Dopo un presidio davanti al municipio del capoluogo lombardo gli studenti hanno dato vita ad un corteo che ha attraversato le strade principali della città . In testa alla protesta gli studenti del liceo Gandhi che nei giorni scorsi avevano occupato l’istituto per impedirne la chiusura.
Il 3 agosto scorso la giunta Moratti aveva deciso un sostanzioso taglio per i fondi destinati agli istituti civici.
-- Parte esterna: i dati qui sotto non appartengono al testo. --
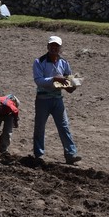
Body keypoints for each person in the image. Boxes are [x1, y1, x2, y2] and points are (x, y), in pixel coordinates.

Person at [32, 35, 82, 164]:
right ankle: (39, 155)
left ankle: (70, 154)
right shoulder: (39, 62)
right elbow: (38, 81)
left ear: (60, 48)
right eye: (52, 45)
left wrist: (72, 85)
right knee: (40, 127)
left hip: (58, 98)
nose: (54, 48)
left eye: (57, 46)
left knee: (64, 126)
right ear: (48, 46)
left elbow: (68, 80)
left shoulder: (64, 62)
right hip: (43, 99)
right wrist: (54, 79)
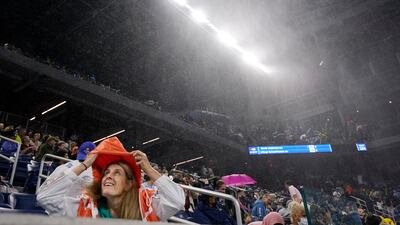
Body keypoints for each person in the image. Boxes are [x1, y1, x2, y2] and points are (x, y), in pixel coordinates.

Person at [37, 137, 185, 221]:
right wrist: (85, 164)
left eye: (117, 173)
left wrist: (149, 169)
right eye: (106, 172)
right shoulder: (85, 206)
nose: (108, 175)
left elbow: (177, 201)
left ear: (129, 183)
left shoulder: (146, 206)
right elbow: (45, 197)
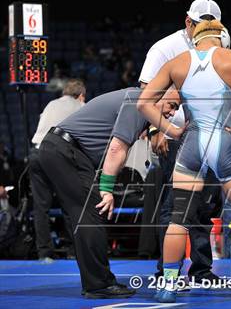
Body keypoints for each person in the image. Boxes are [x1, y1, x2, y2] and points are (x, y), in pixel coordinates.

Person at [138, 20, 231, 302]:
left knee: (179, 218)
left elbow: (143, 102)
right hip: (225, 142)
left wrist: (172, 131)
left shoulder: (176, 62)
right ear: (222, 38)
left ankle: (168, 286)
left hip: (191, 143)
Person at [38, 86, 178, 298]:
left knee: (83, 216)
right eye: (172, 105)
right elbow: (116, 149)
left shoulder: (137, 101)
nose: (172, 113)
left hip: (62, 150)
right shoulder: (138, 101)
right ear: (160, 95)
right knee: (90, 215)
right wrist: (106, 189)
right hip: (65, 151)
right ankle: (98, 285)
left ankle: (97, 281)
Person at [138, 0, 223, 284]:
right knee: (175, 205)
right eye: (201, 24)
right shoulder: (164, 48)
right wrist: (155, 130)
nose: (206, 31)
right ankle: (167, 271)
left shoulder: (218, 45)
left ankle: (201, 270)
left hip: (207, 135)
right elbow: (146, 92)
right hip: (175, 135)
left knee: (204, 205)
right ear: (188, 21)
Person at [29, 79, 86, 262]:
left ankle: (44, 253)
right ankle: (72, 250)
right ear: (81, 95)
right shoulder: (79, 106)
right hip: (54, 155)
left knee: (41, 207)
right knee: (69, 203)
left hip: (36, 154)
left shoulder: (51, 103)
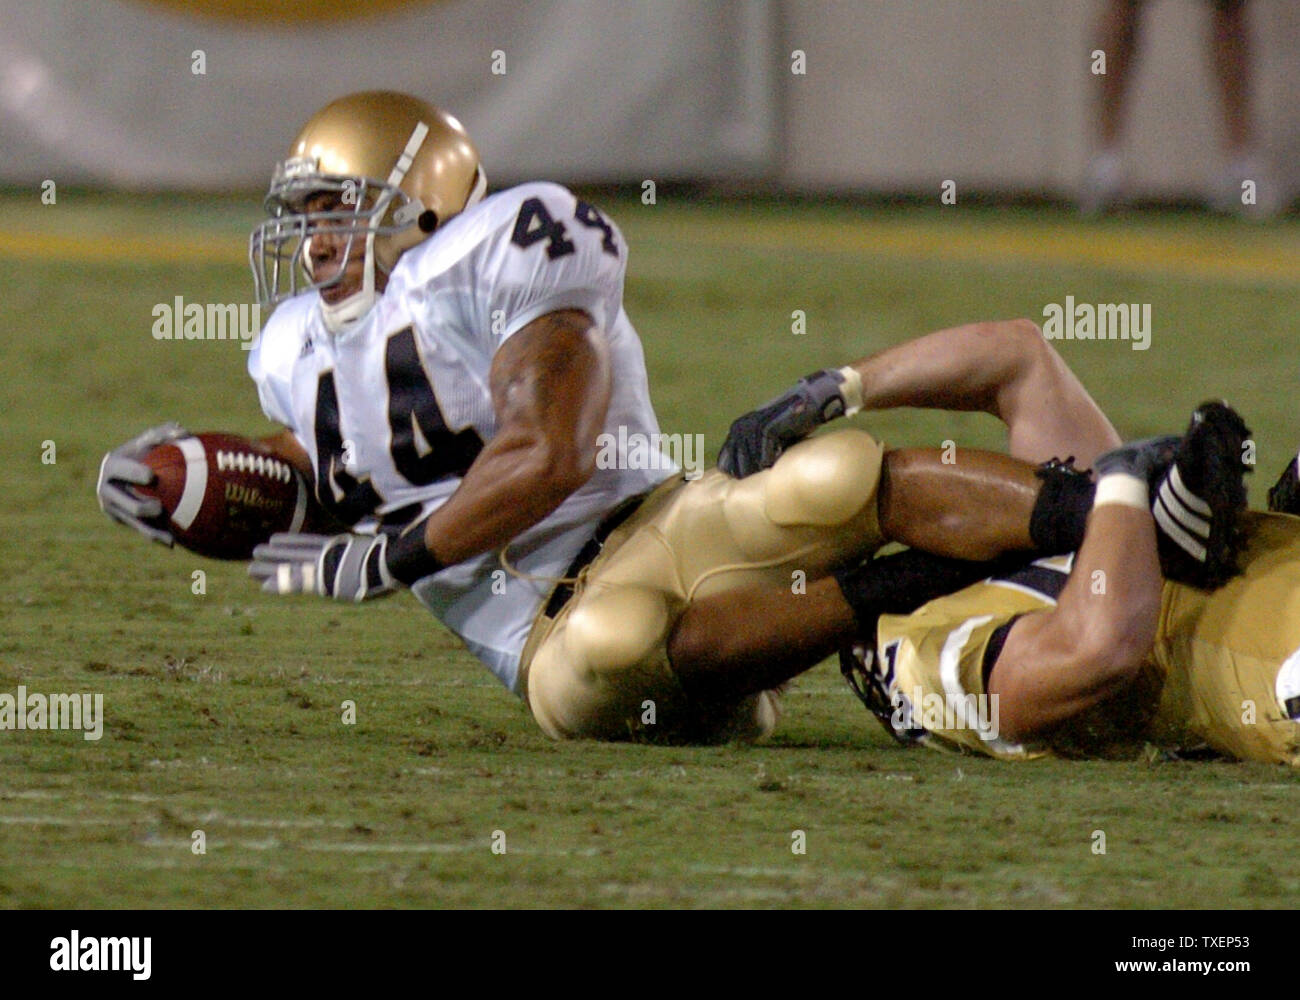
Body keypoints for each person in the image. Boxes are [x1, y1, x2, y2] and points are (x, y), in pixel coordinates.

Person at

Così ragazzi, genitori e insegnanti hanno deciso di mobilitarsi contro la decisione dell’assessorato alla Scuola, lanciando un’accusa ben precisa: quella di togliere fondi alle serali sarebbe solamente una manovra dell’Amministrazione per favorire gli istituti privati. In linea con la politica nazionale del ministro Gelmini.
Dura anche la reazione del mondo politico milanese. Secondo il consigliere provinciale del Pd, Paolo Cova “il Comune toglie ai cittadini l’unica possibilità per ottenere il diploma di liceo continuando a lavorare. Nessuno nega che questo servizio possa avere un costo, ma proprio perché rimane l’unico, non vi si può rinunciare e sono certo che l’investimento si vedrà nel futuro di questi giovani”.